Wednesday, January 19, 2011

Cinnamon Blueberry Muffins

I feel like I'm on a lifelong journey to discover a homemade, from-scratch, recipe for blueberry muffins that look & taste like those huge bakery-style muffins!!  Mine always end up too dense, or too dry, or too flat.  I'm still on that journey, but this morning I discovered a pretty good recipe.  They did not puff up as big as I wanted and they didn't end up looking as pretty as I thought they should, but they taste DIVINE!!!!!!!  I've already polished off two, and if I keep this up, there won't be any left to share with my family when they get home!!  :)

2 eggs
1/2 c. white sugar
1/2 c. brown sugar
1/2 c. oil
1 tsp. vanilla
1/2 c. heavy cream
2 c. flour
1/2 tsp. salt
1/2 tsp. baking soda
1 1/2 tsp. cinnamon
1 1/2 c. blueberries (toss with flour)

-=-=-=-=-

■ COMPLETE THE FOLLOWING
a: Copy the listing word for word, from its first line through the line containing "The ammeter reads 47 µA", and leave out the pictures.
b: Continue the cinnamon blueberry muffin recipe from the point where it stops.

-=-=-=-=-

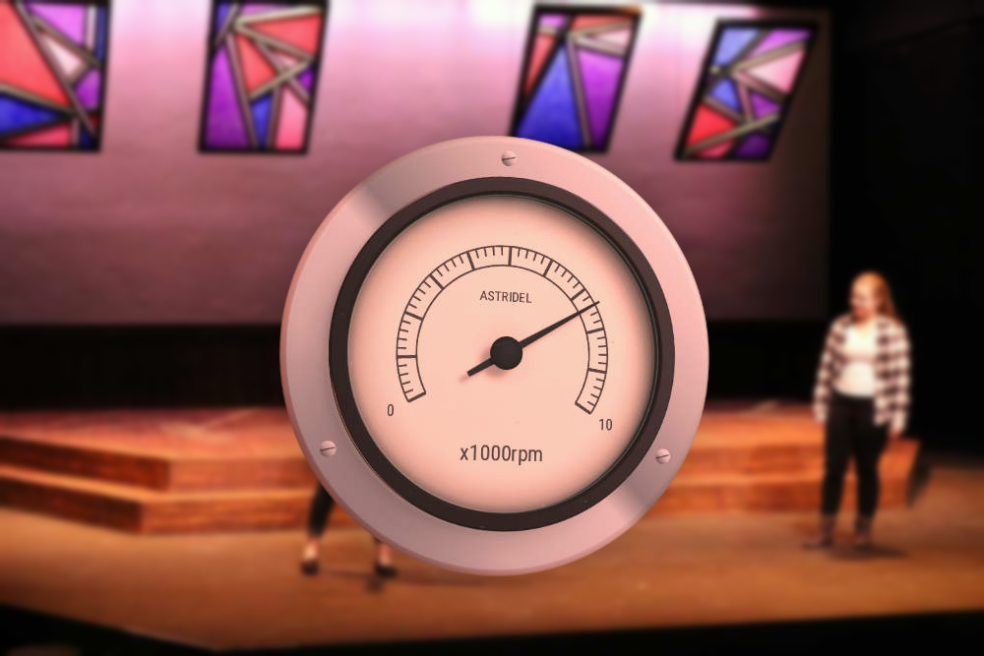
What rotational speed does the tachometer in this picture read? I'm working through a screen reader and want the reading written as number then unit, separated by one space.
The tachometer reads 7400 rpm
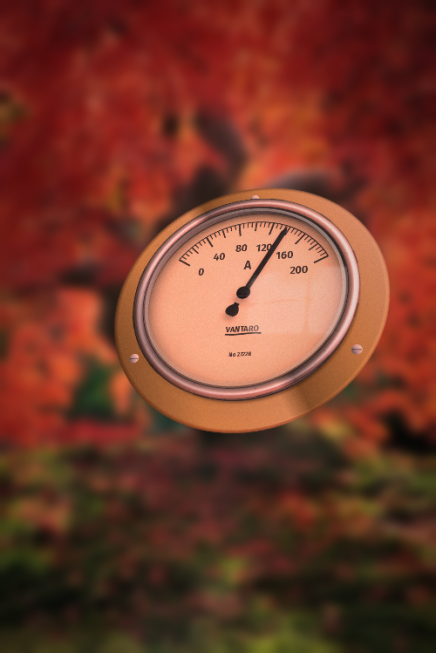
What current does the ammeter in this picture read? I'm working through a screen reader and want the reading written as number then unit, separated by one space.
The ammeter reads 140 A
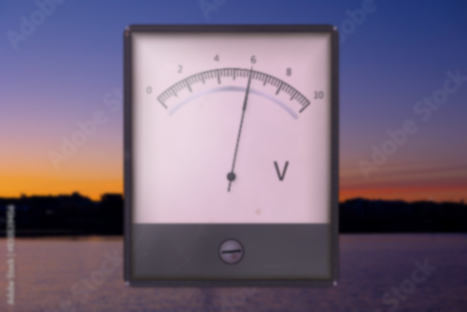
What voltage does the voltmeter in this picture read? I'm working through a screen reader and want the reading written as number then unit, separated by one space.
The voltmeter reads 6 V
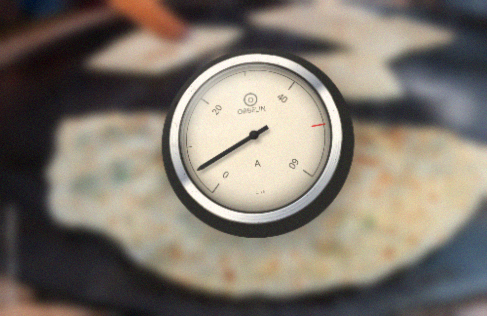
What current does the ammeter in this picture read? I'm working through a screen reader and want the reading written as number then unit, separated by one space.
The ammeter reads 5 A
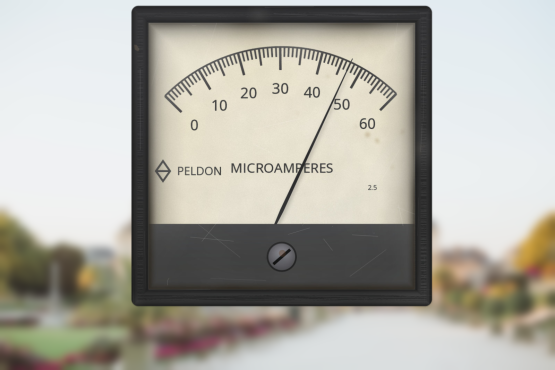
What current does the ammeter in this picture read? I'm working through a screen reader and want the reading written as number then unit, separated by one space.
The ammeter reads 47 µA
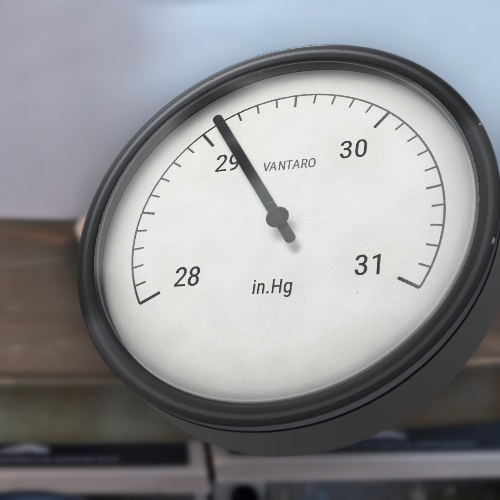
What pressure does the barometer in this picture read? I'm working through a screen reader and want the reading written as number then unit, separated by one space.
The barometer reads 29.1 inHg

-=-=-=-=-

■ RESULTS IN ORDER
a:
What rotational speed does the tachometer in this picture read? I'm working through a screen reader and want the reading written as number then unit, separated by one space.
The tachometer reads 7400 rpm
What current does the ammeter in this picture read? I'm working through a screen reader and want the reading written as number then unit, separated by one space.
The ammeter reads 140 A
What voltage does the voltmeter in this picture read? I'm working through a screen reader and want the reading written as number then unit, separated by one space.
The voltmeter reads 6 V
What current does the ammeter in this picture read? I'm working through a screen reader and want the reading written as number then unit, separated by one space.
The ammeter reads 5 A
What current does the ammeter in this picture read? I'm working through a screen reader and want the reading written as number then unit, separated by one space.
The ammeter reads 47 µA

b:
1/2 c. brown sugar
1/3 c. flour
1/4 c. cold butter, cut up
1 1/2 tsp. cinnamon

For topping, combine 1/2 c. brown sugar, 1/3 c. flour and 1 1/2 tsp. cinnamon; add in cold butter, mix with fork until crumbly.  Set aside.

Mix together 2 c. flour, salt, baking soda and cinnamon.  Set aside.

In large bowl, beat together eggs and both sugars.  Add in oil, vanilla and cream.  Slowly add in dry mixture, be careful not to overmix.  Gently fold in blueberries.

Line or grease 12 muffin cups.  Fill with batter to the top.  Sprinkle with topping.
Bake at 400 for 20 minutes.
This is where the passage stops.